▶ [本文抜粋]:
========================
第1章-3:酸素の旅 ― 酸素消費と循環

【はじめに】

酸素は肺で血液に取り込まれ、心臓のポンプ作用によって全身へと運ばれます。最終目的地は、全身の細胞。そこでは、酸素がエネルギー代謝に使われ、二酸化炭素が生成されます。この章では、「酸素はどれだけ使われるのか」「どのように循環によって運ばれるのか」など、酸素消費と循環について見ていきましょう。


1. 酸素消費量(VO₂)とは?

VO₂(酸素消費量)とは、単位時間あたりに体内で消費される酸素の量を指します。通常、安静時のVO₂は以下のように言われています:

・成人:およそ 3.5 mL/kg/min(体重1kgあたり)
・標準体重60kgの成人では、約 210 mL/min

この酸素は、細胞が栄養素(主に糖や脂肪)をエネルギーに変えるために使われます。その際に二酸化炭素(CO₂)と水(H₂O)が生成されます。

2. 酸素はどうやって届けられる?DO₂(酸素供給量)

酸素消費があるということは、当然ながらその酸素を届ける必要があります。そこで重要なのが DO₂(酸素供給量) です。DO₂とは、「心臓が送り出す血液の中に、どれだけの酸素が含まれているか」を示します。

DO₂の式:
DO₂ = 心拍出量(CO) × 酸素含量(CaO₂)
単位:mL/min

CaO₂(動脈血酸素含量)の計算式は、前章でも出てきた通り:

CaO₂ = 1.34 × Hb × SaO₂(%)/100 + 0.003 × PaO₂(Torr)

例えば:
・Hb = 15 g/dL
・SaO₂ = 98%
・PaO₂ = 100 Torr
とすると、

CaO₂ ≒ 1.34 × 15 × 0.98 + 0.003 × 100 = 約 19.7 mL/dL

心拍出量(CO)を 5 L/min(=5000 mL/min)とすれば、

DO₂ ≒ 5000 × 19.7 / 100 = 約 985 mL/min

3. 酸素消費と供給のバランス ― Fickの法則

Fick(フィック)の法則は、酸素の消費量(VO₂)を以下の式で表す考え方です:

VO₂ = CO × (CaO₂ − CvO₂)
========================
▶ [練習問題]:
• 1. 酸素消費と循環についての本文から、「CaO₂ ≒ 1.34」から「(CaO₂ − CvO₂)」までをすべて引用してください。
• 2. 酸素消費と循環についての本文の続きを、最後に示された文の後から書いてください。

▶ [提供資料]:
========================
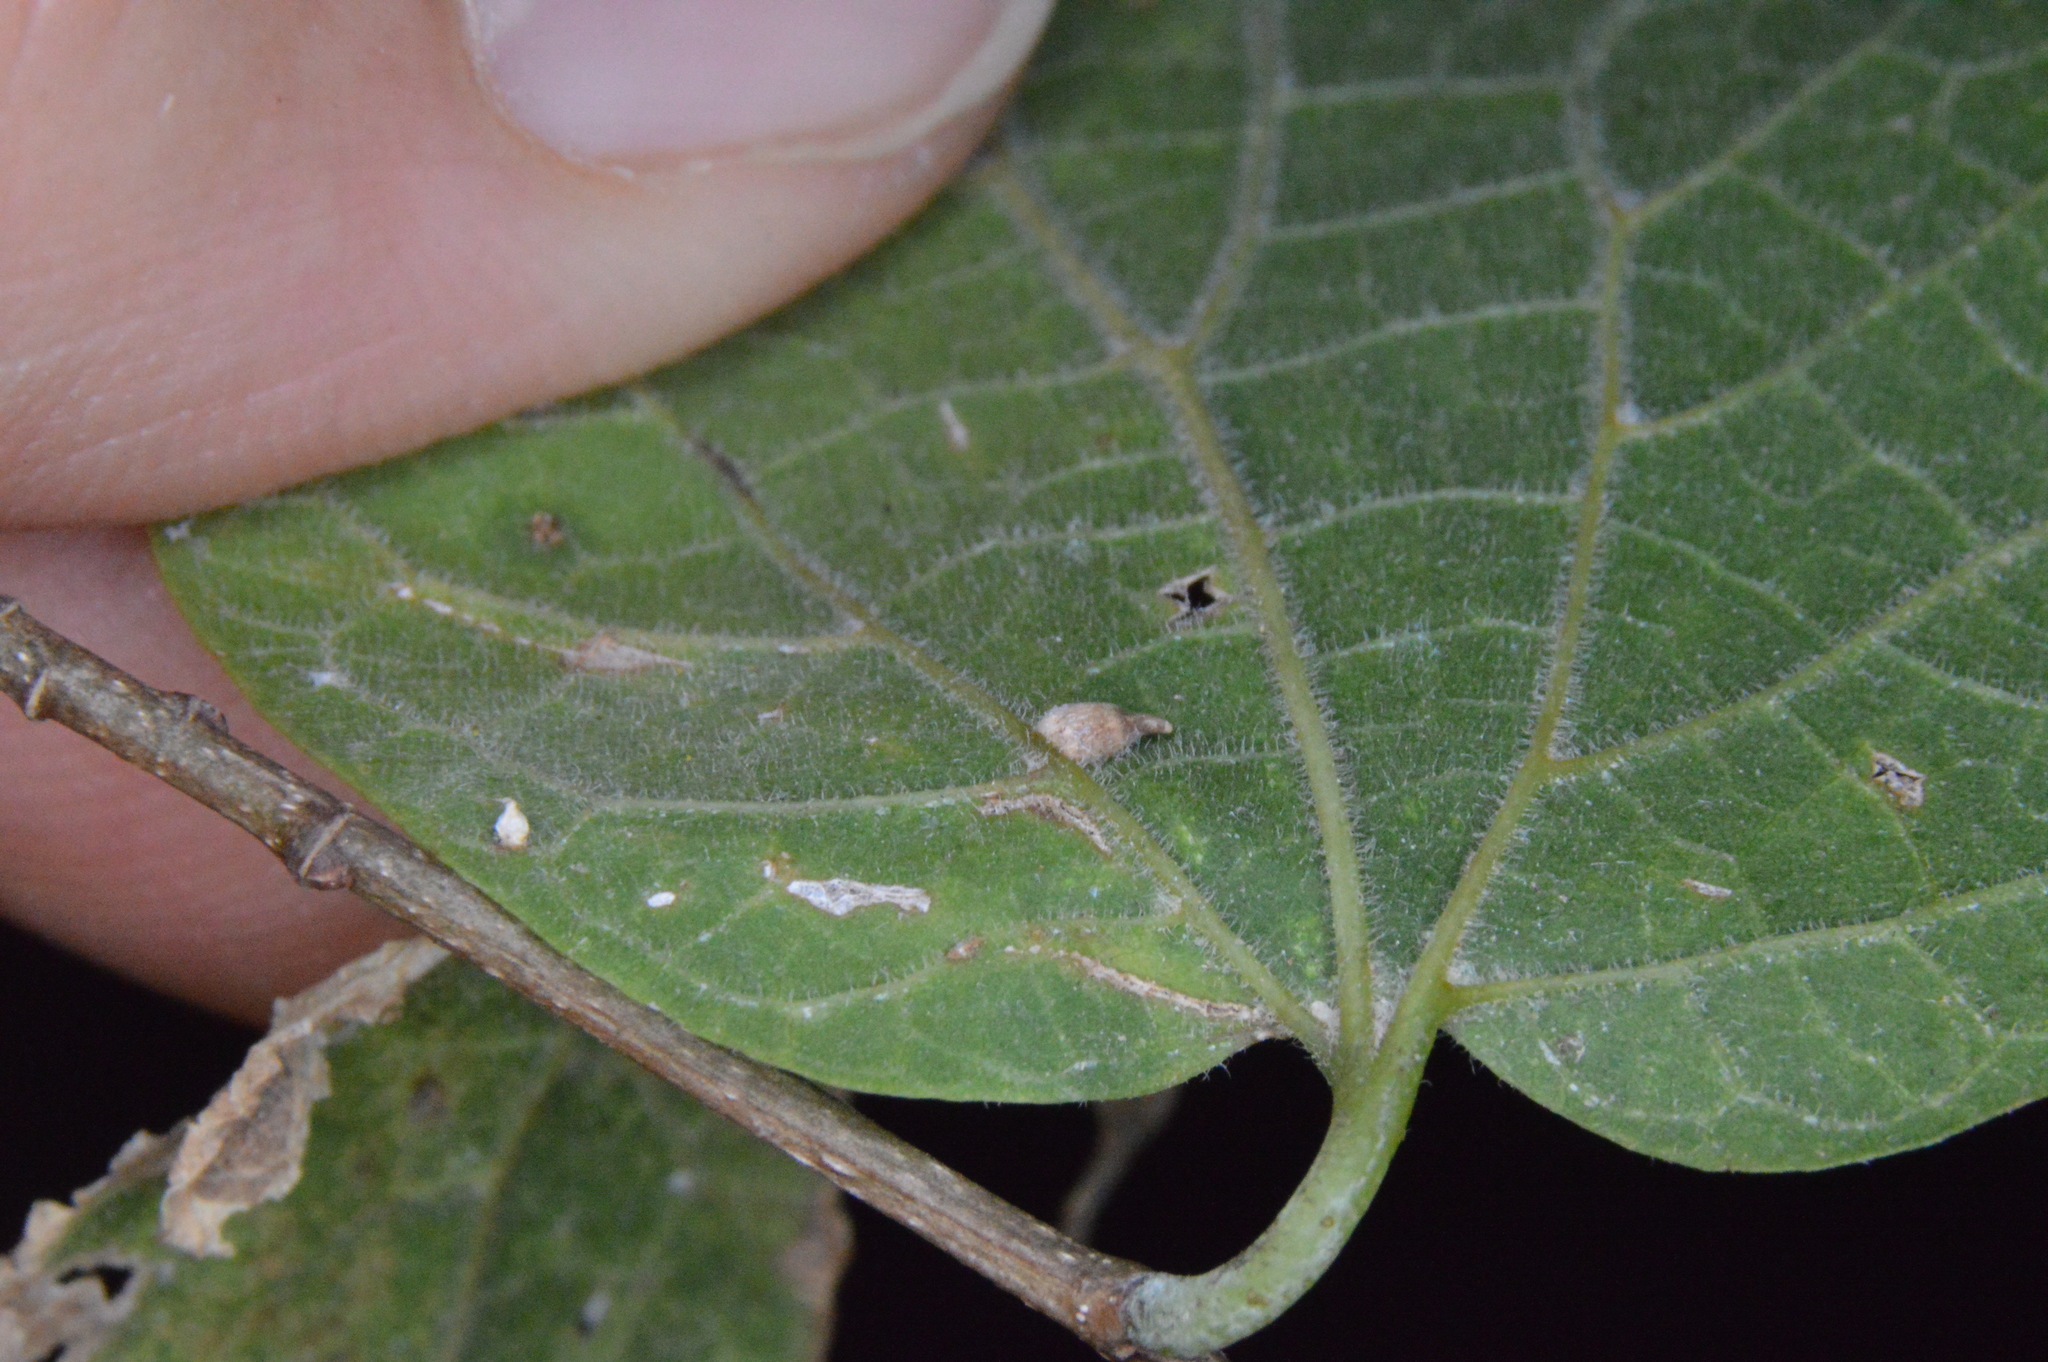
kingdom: Animalia
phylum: Arthropoda
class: Insecta
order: Diptera
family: Cecidomyiidae
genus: Celticecis
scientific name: Celticecis supina
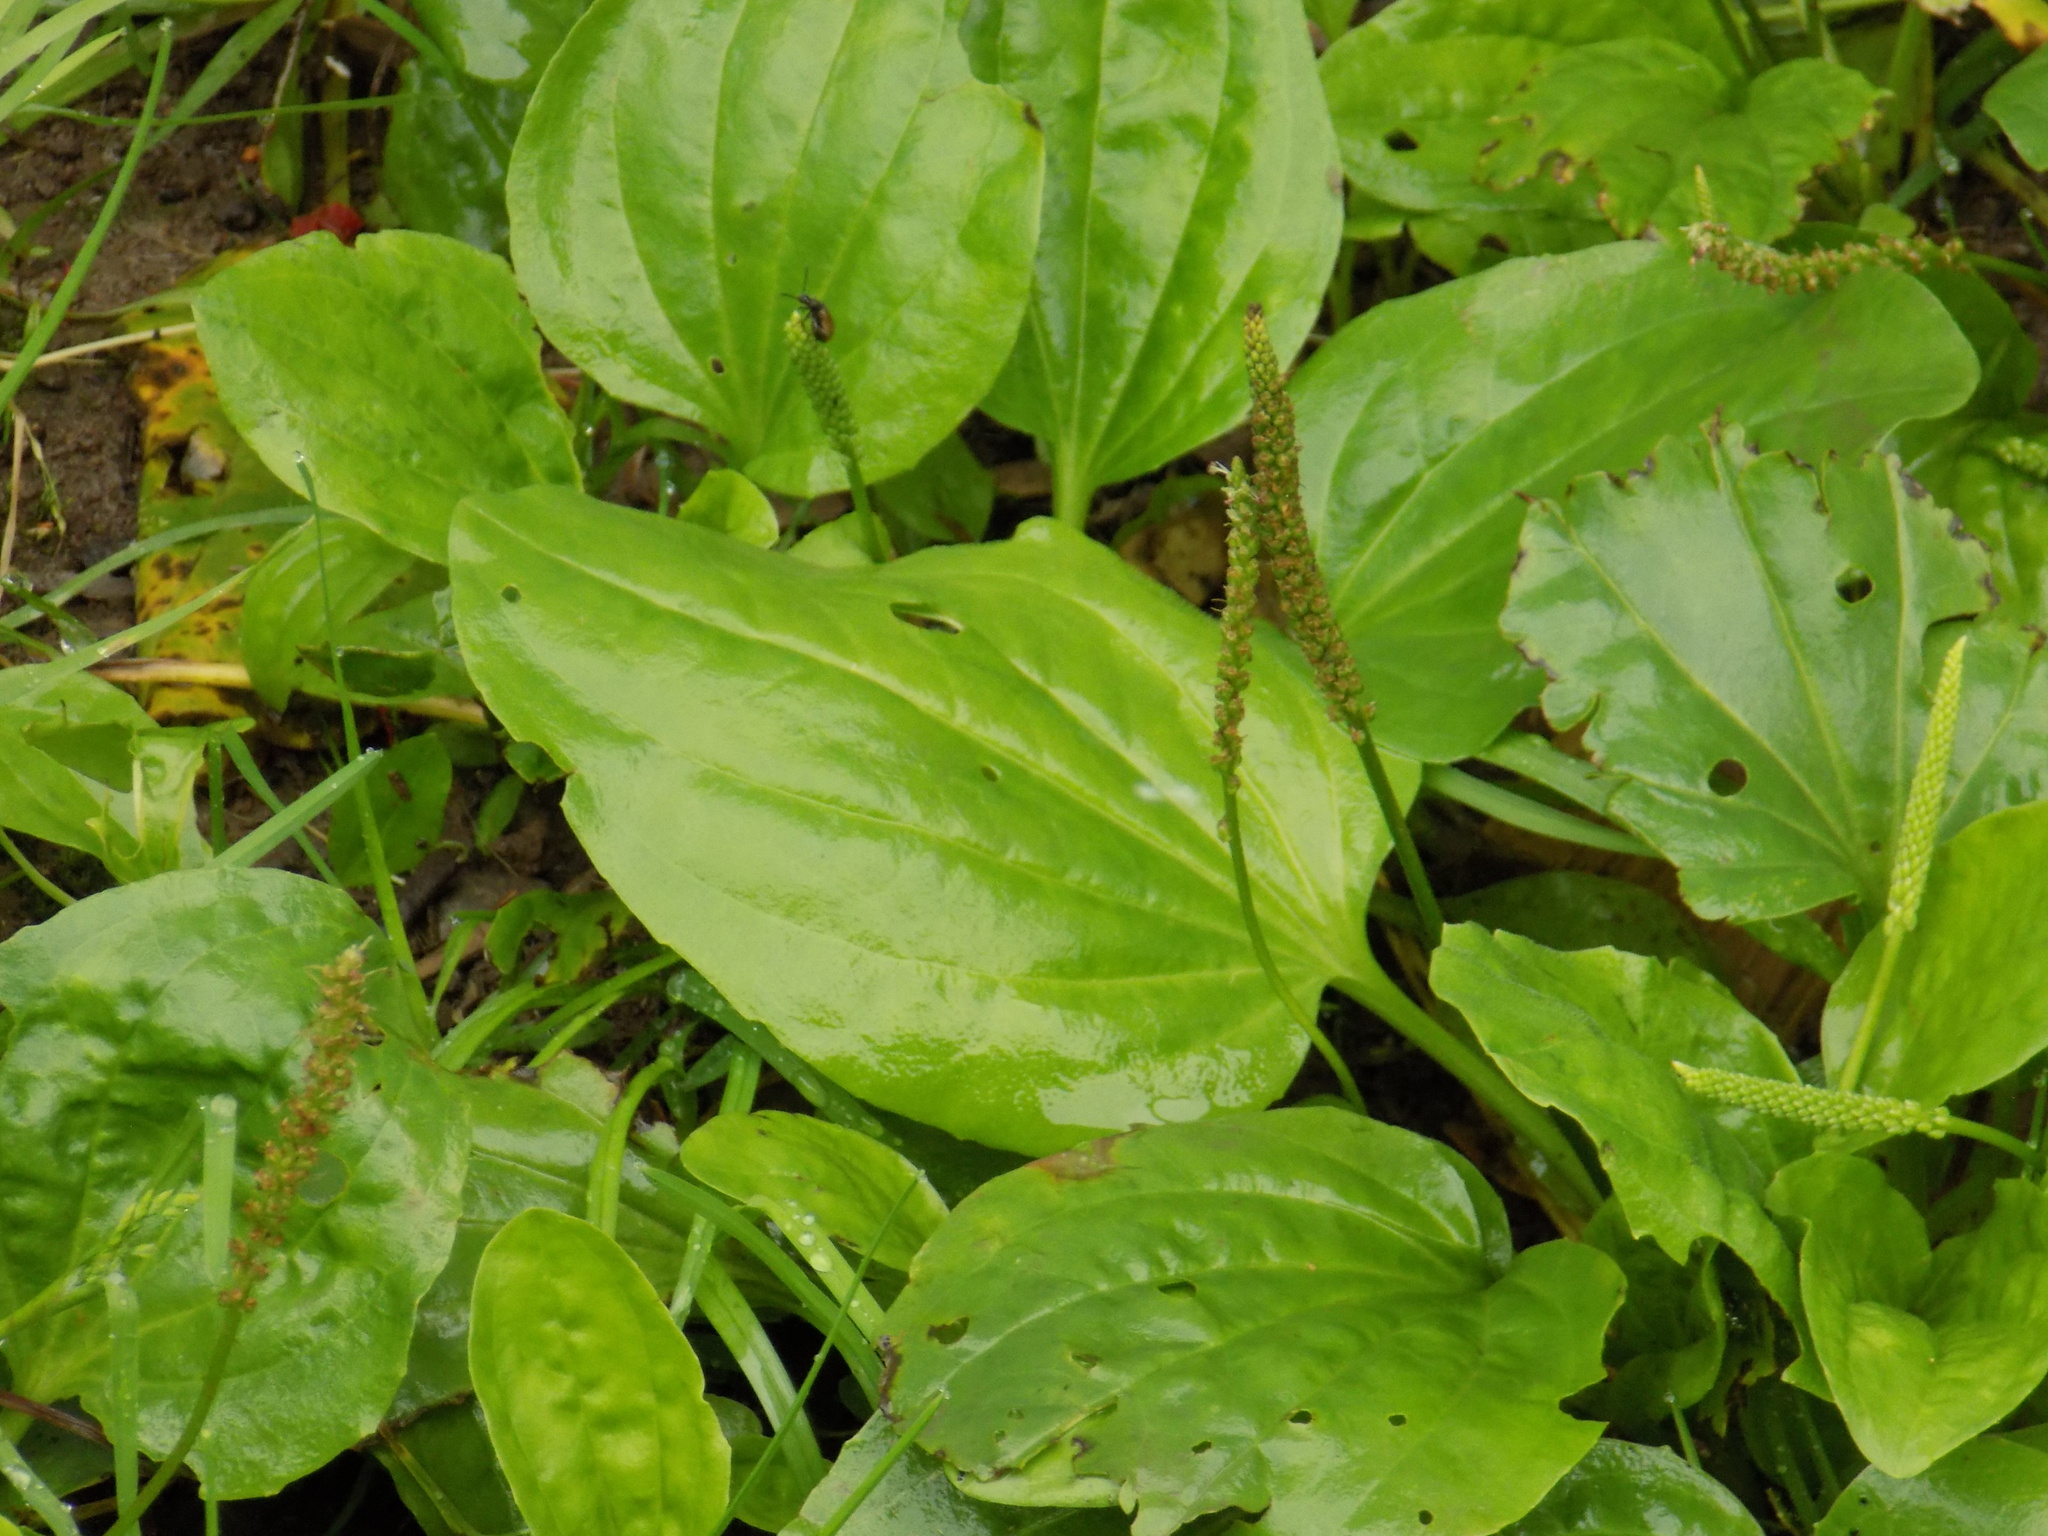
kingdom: Plantae
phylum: Tracheophyta
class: Magnoliopsida
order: Lamiales
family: Plantaginaceae
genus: Plantago
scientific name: Plantago major
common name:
========================
▶ [解答]:
• 1.
CaO₂ ≒ 1.34 × 15 × 0.98 + 0.003 × 100 = 約 19.7 mL/dL

心拍出量(CO)を 5 L/min(=5000 mL/min)とすれば、

DO₂ ≒ 5000 × 19.7 / 100 = 約 985 mL/min

3. 酸素消費と供給のバランス ― Fickの法則

Fick(フィック)の法則は、酸素の消費量(VO₂)を以下の式で表す考え方です:

VO₂ = CO × (CaO₂ − CvO₂)

• 2.
※CvO₂は混合静脈血酸素含量

この式から、「心拍出量が減るとVO₂が減る」「静脈血中に残っている酸素が多い=組織が酸素を使っていない」といった情報を読み取ることができます。

4. 酸素の利用率(O₂ extraction ratio)

O₂ extraction ratio(O₂ER)は、DO₂に対してどのくらいの酸素が実際に使われたかを示す指標です。

O₂ER = VO₂ / DO₂

一般的に、正常なO₂ERは 25〜30% 程度です。これは、動脈から送られた酸素のうち、約1/4が使われて残りが静脈血に戻っていることを意味します。

【まとめ】

酸素はただ運ばれているだけではなく、組織で「消費」されて初めて意味を持ちます。
VO₂やDO₂、Fickの法則、O₂ERといった指標を通じて、酸素の「運搬」から「利用」までの流れを定量的に把握することができます。これは、呼吸管理だけでなく循環動態や代謝評価にも重要な視点です。